I recently engaged in a long conversation with Larry Port of Rocket Matter about the state of software design, and the common disconnect between programmers, marketeers and end users. It turns out Larry was a specialist in “usability studies” – the new buzz word in software design. He pointed me to TED. At that time I recalled a series of ABA Techshow and other presentations I made back in 2001 on how legal software should be evaluated. I reproduce my unedited article from 2001 below, with the caveat it is not Web 2.0 aware …. But will in the future revisit some of theses ideas, particularly in a forthcoming review in Technolawyer of RocketMatter.
In evaluating technology, I look for inspiration to the Greeks, and in particular the father of the gods on Mt. Olympus, none other than KRONOS. I use the following criteria in evaluating all technology:
• Keystroke Count. The tool must be easy to use. A subjective judgment on ease of use can be reduced to an empirical keystroke count. In comparing similar tools, count the number of keystrokes (or mouse clicks) require to accomplish regular tasks. The fewer the keystrokes, the better designed the software, and the more likely it will be used properly.
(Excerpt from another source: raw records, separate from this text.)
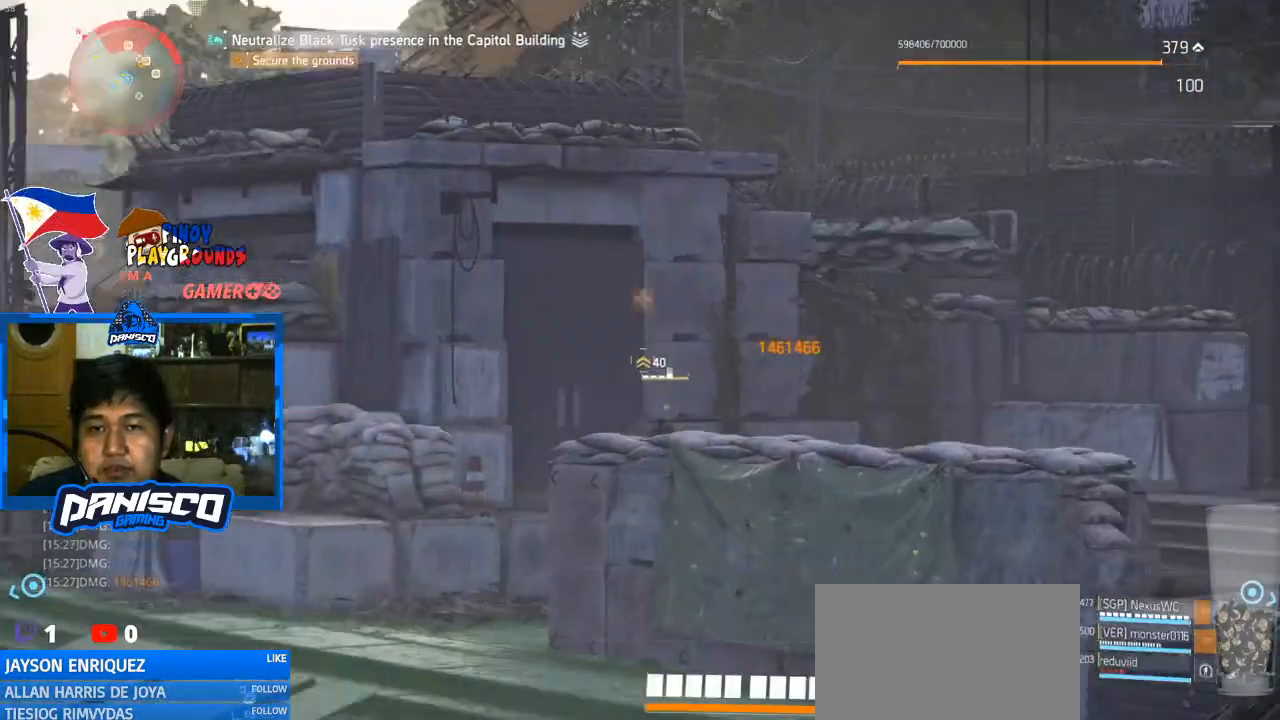
{"keys": ["a"], "mouse": [], "events": [[167, "a", "down"]]}
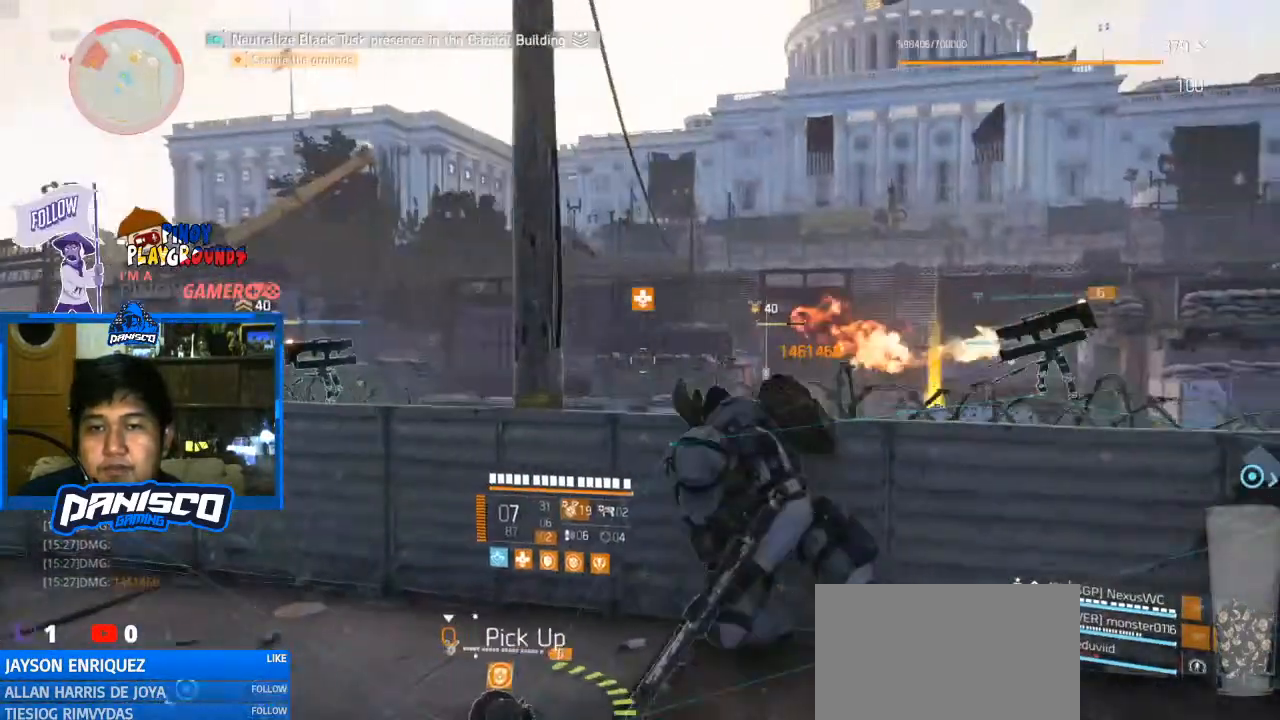
{"keys": ["a"], "mouse": [], "events": []}
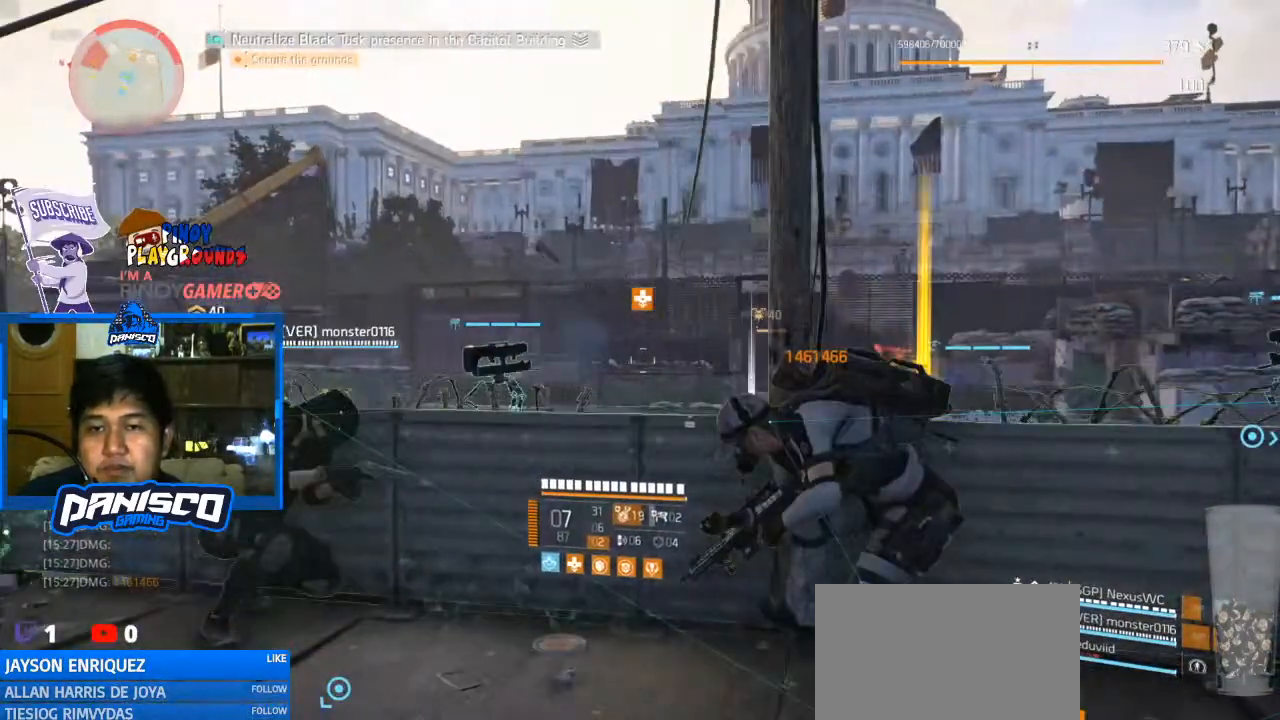
{"keys": [], "mouse": [], "events": [[67, "a", "up"], [67, "d", "down"], [300, "d", "up"]]}
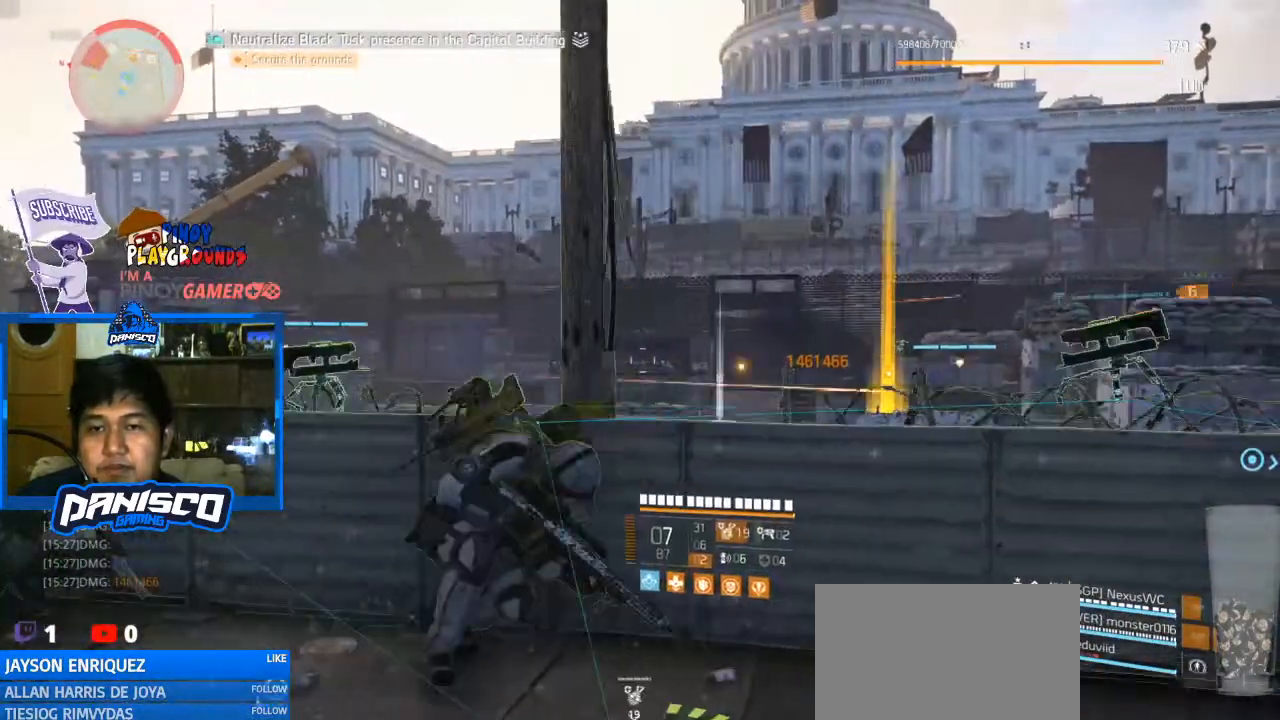
{"keys": [], "mouse": [], "events": []}
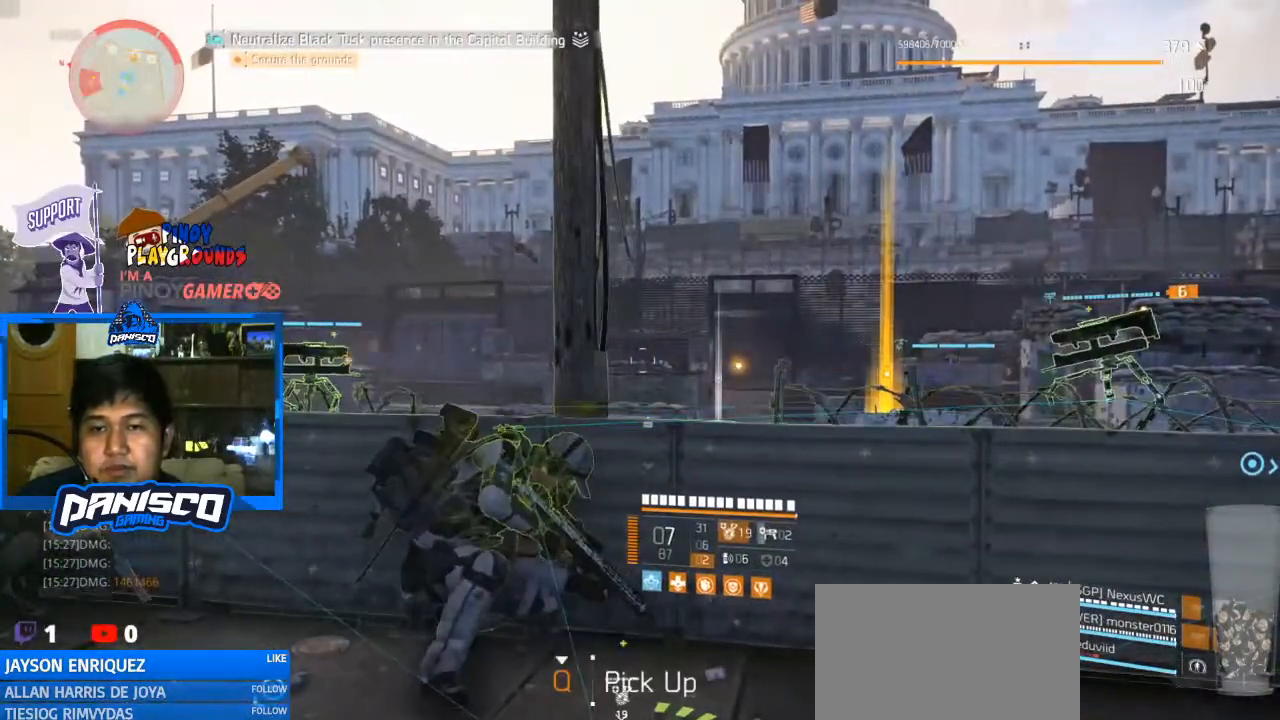
{"keys": [], "mouse": [], "events": []}
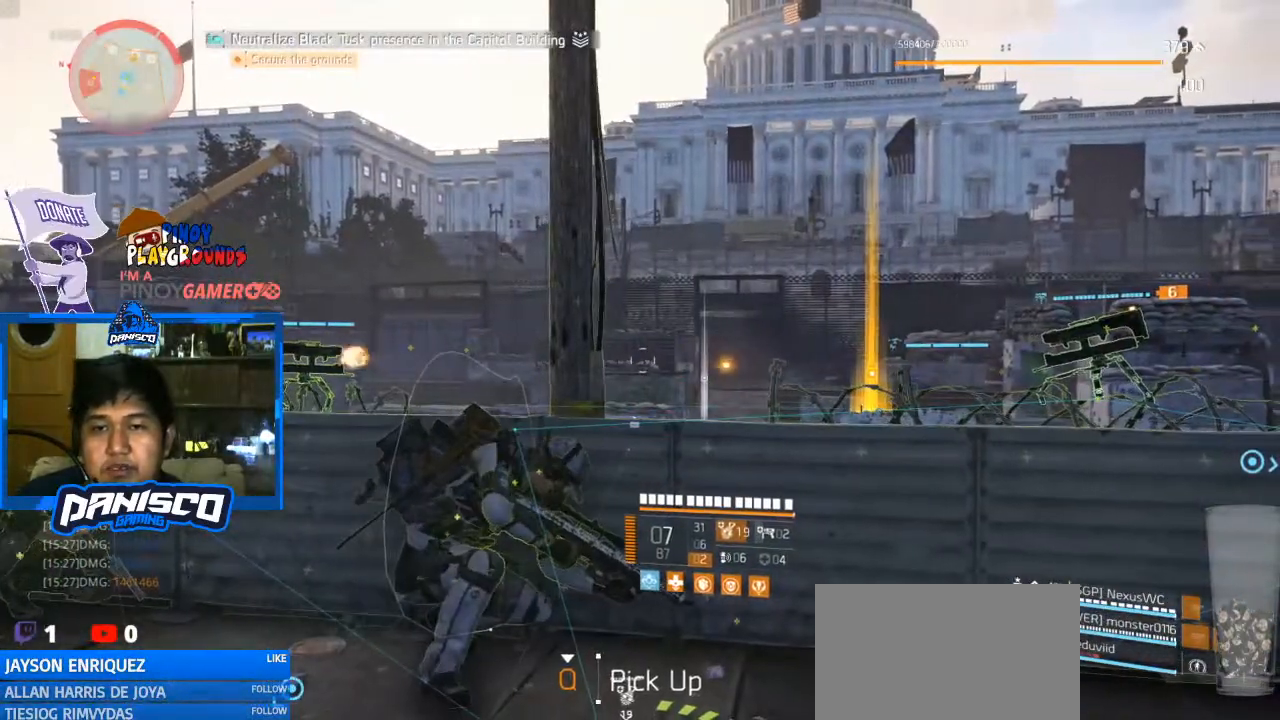
{"keys": [], "mouse": [], "events": []}
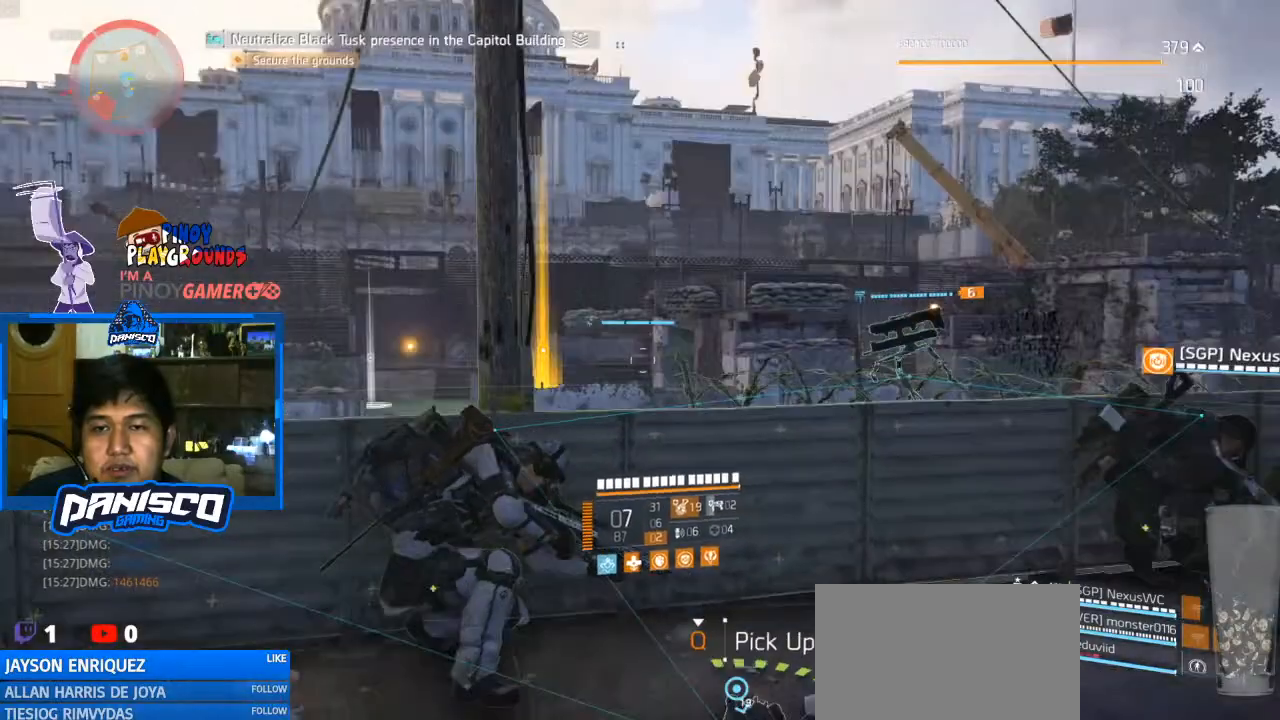
{"keys": [], "mouse": [], "events": [[200, "r", "down"], [333, "r", "up"]]}
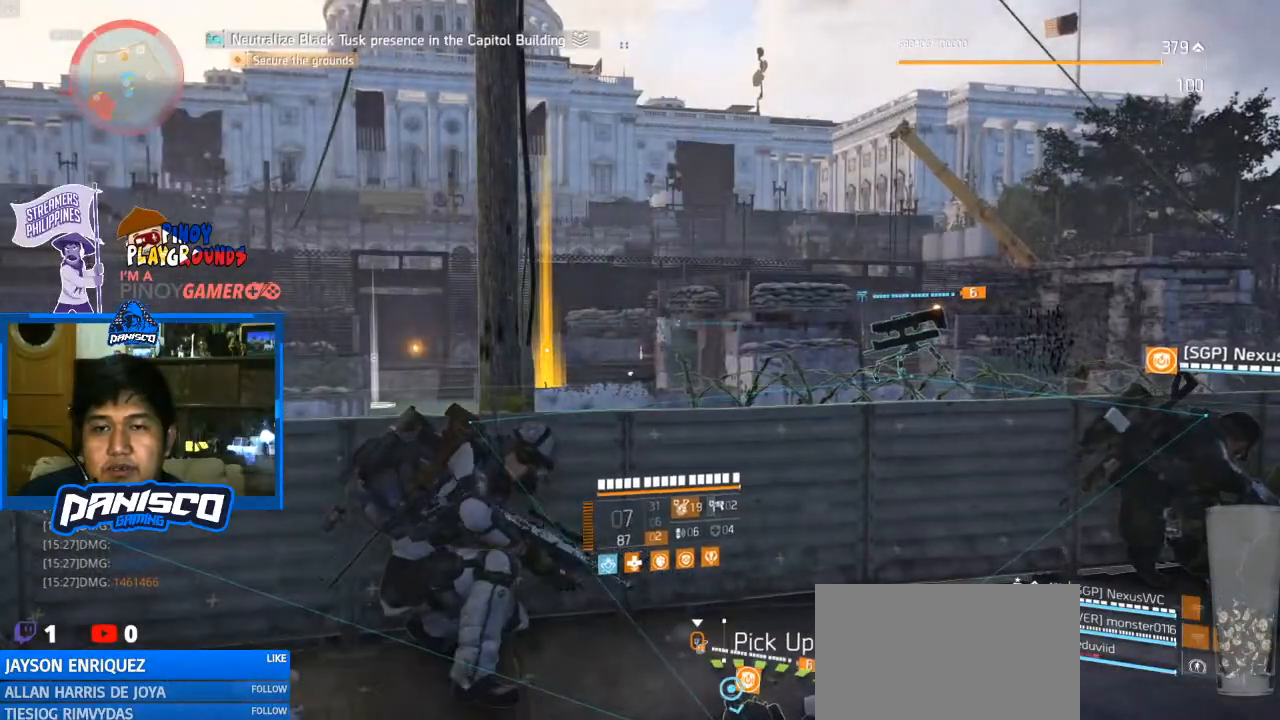
{"keys": [], "mouse": [], "events": []}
• Return on Investment. The tool must pay for itself in increased productivity, improved work product, greater client satisfaction, or more efficient organization and information retention. Don’t just look at price per seat. Look at the “total cost of ownership” (equipment requirements, training, support and customization) and compare it to the expected return on investment.
• Opulence and Intuitiveness. The tool must be “good looking”. An ugly interface is often a proxy for poorly designed and thrown together software. If the developer did not take the time to build an elegant and appealing interface, the developer may also not have taken the time to fully test and debug the software. Also, if the icons, menus, and screens are not intuitive, you may find yourself spending a fortune on training, and your users may never fully utilize the potential of the software.
• Networkability and Integration. The days of stand-alone PC’s are over. The tool must function in a networked environment, and allow multiple users to access the system simultaneously. And the tool should be able to communicate with other programs, sharing or exchanging data.
• Options and Customization. It should be easy to install software, with a single CD-ROM and a menu of options to allow you to configure the software installation for the requirements of your network/PC. A good software designer recognizes that each IP practice is unique, and should allow for some degree of customization, whether the addition of custom fields or the ability to modify or add new templates.
• Suitability for the Task. The tool must be designed for or configurable for the specific use desired by the practitioner. A general purpose case manager is a poor substitute for an IP portfolio database.